**EXTRACTOS DE REGISTROS**
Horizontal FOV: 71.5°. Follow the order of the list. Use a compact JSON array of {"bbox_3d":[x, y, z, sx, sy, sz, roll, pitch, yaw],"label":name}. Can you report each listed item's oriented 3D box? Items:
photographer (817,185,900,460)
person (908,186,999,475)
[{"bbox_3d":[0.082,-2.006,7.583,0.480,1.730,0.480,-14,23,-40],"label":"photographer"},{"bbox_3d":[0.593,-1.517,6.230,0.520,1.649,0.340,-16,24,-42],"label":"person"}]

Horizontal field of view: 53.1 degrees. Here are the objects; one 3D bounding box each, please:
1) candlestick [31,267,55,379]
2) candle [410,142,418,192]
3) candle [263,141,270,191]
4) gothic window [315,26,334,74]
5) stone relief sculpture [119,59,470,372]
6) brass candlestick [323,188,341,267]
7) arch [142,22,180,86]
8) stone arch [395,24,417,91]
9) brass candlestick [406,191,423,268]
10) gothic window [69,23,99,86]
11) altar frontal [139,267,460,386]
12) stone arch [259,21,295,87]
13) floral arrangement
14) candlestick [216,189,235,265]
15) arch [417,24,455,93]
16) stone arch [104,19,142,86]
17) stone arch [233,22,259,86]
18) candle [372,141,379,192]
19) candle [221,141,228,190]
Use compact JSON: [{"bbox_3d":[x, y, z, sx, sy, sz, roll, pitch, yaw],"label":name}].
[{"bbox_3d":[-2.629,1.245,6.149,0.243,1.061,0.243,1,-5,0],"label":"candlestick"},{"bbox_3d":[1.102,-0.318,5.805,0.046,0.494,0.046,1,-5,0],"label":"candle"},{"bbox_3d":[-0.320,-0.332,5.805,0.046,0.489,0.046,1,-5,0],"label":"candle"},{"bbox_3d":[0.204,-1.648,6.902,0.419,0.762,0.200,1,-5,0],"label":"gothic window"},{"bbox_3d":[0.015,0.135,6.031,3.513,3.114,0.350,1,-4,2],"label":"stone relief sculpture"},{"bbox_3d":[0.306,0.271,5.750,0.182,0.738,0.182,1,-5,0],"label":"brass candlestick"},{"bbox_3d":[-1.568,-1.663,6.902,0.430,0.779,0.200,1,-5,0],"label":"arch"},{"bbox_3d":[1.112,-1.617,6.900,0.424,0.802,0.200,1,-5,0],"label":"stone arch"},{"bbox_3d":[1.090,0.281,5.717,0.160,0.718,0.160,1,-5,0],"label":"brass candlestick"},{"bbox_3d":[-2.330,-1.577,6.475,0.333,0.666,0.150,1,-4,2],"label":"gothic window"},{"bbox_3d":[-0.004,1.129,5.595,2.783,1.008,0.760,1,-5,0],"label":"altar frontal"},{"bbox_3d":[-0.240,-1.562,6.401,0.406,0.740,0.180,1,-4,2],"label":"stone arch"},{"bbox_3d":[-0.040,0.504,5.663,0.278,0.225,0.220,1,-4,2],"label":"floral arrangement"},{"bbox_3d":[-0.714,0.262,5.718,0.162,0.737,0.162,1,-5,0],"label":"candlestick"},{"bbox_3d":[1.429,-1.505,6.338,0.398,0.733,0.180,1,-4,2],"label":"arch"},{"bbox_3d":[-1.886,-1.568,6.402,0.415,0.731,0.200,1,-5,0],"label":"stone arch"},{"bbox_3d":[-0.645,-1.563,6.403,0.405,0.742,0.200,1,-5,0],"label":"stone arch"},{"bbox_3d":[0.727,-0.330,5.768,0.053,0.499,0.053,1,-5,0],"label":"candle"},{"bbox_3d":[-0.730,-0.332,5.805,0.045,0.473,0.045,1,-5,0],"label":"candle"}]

**LO QUE SE PIDE**
¿Puedes repetir todo el material anterior tal cual, línea por línea y sin cambiar nada?

**SOLUCIÓN**
Horizontal FOV: 71.5°. Follow the order of the list. Use a compact JSON array of {"bbox_3d":[x, y, z, sx, sy, sz, roll, pitch, yaw],"label":name}. Can you report each listed item's oriented 3D box? Items:
photographer (817,185,900,460)
person (908,186,999,475)
[{"bbox_3d":[0.082,-2.006,7.583,0.480,1.730,0.480,-14,23,-40],"label":"photographer"},{"bbox_3d":[0.593,-1.517,6.230,0.520,1.649,0.340,-16,24,-42],"label":"person"}]

Horizontal field of view: 53.1 degrees. Here are the objects; one 3D bounding box each, please:
1) candlestick [31,267,55,379]
2) candle [410,142,418,192]
3) candle [263,141,270,191]
4) gothic window [315,26,334,74]
5) stone relief sculpture [119,59,470,372]
6) brass candlestick [323,188,341,267]
7) arch [142,22,180,86]
8) stone arch [395,24,417,91]
9) brass candlestick [406,191,423,268]
10) gothic window [69,23,99,86]
11) altar frontal [139,267,460,386]
12) stone arch [259,21,295,87]
13) floral arrangement
14) candlestick [216,189,235,265]
15) arch [417,24,455,93]
16) stone arch [104,19,142,86]
17) stone arch [233,22,259,86]
18) candle [372,141,379,192]
19) candle [221,141,228,190]
Use compact JSON: [{"bbox_3d":[x, y, z, sx, sy, sz, roll, pitch, yaw],"label":name}].
[{"bbox_3d":[-2.629,1.245,6.149,0.243,1.061,0.243,1,-5,0],"label":"candlestick"},{"bbox_3d":[1.102,-0.318,5.805,0.046,0.494,0.046,1,-5,0],"label":"candle"},{"bbox_3d":[-0.320,-0.332,5.805,0.046,0.489,0.046,1,-5,0],"label":"candle"},{"bbox_3d":[0.204,-1.648,6.902,0.419,0.762,0.200,1,-5,0],"label":"gothic window"},{"bbox_3d":[0.015,0.135,6.031,3.513,3.114,0.350,1,-4,2],"label":"stone relief sculpture"},{"bbox_3d":[0.306,0.271,5.750,0.182,0.738,0.182,1,-5,0],"label":"brass candlestick"},{"bbox_3d":[-1.568,-1.663,6.902,0.430,0.779,0.200,1,-5,0],"label":"arch"},{"bbox_3d":[1.112,-1.617,6.900,0.424,0.802,0.200,1,-5,0],"label":"stone arch"},{"bbox_3d":[1.090,0.281,5.717,0.160,0.718,0.160,1,-5,0],"label":"brass candlestick"},{"bbox_3d":[-2.330,-1.577,6.475,0.333,0.666,0.150,1,-4,2],"label":"gothic window"},{"bbox_3d":[-0.004,1.129,5.595,2.783,1.008,0.760,1,-5,0],"label":"altar frontal"},{"bbox_3d":[-0.240,-1.562,6.401,0.406,0.740,0.180,1,-4,2],"label":"stone arch"},{"bbox_3d":[-0.040,0.504,5.663,0.278,0.225,0.220,1,-4,2],"label":"floral arrangement"},{"bbox_3d":[-0.714,0.262,5.718,0.162,0.737,0.162,1,-5,0],"label":"candlestick"},{"bbox_3d":[1.429,-1.505,6.338,0.398,0.733,0.180,1,-4,2],"label":"arch"},{"bbox_3d":[-1.886,-1.568,6.402,0.415,0.731,0.200,1,-5,0],"label":"stone arch"},{"bbox_3d":[-0.645,-1.563,6.403,0.405,0.742,0.200,1,-5,0],"label":"stone arch"},{"bbox_3d":[0.727,-0.330,5.768,0.053,0.499,0.053,1,-5,0],"label":"candle"},{"bbox_3d":[-0.730,-0.332,5.805,0.045,0.473,0.045,1,-5,0],"label":"candle"}]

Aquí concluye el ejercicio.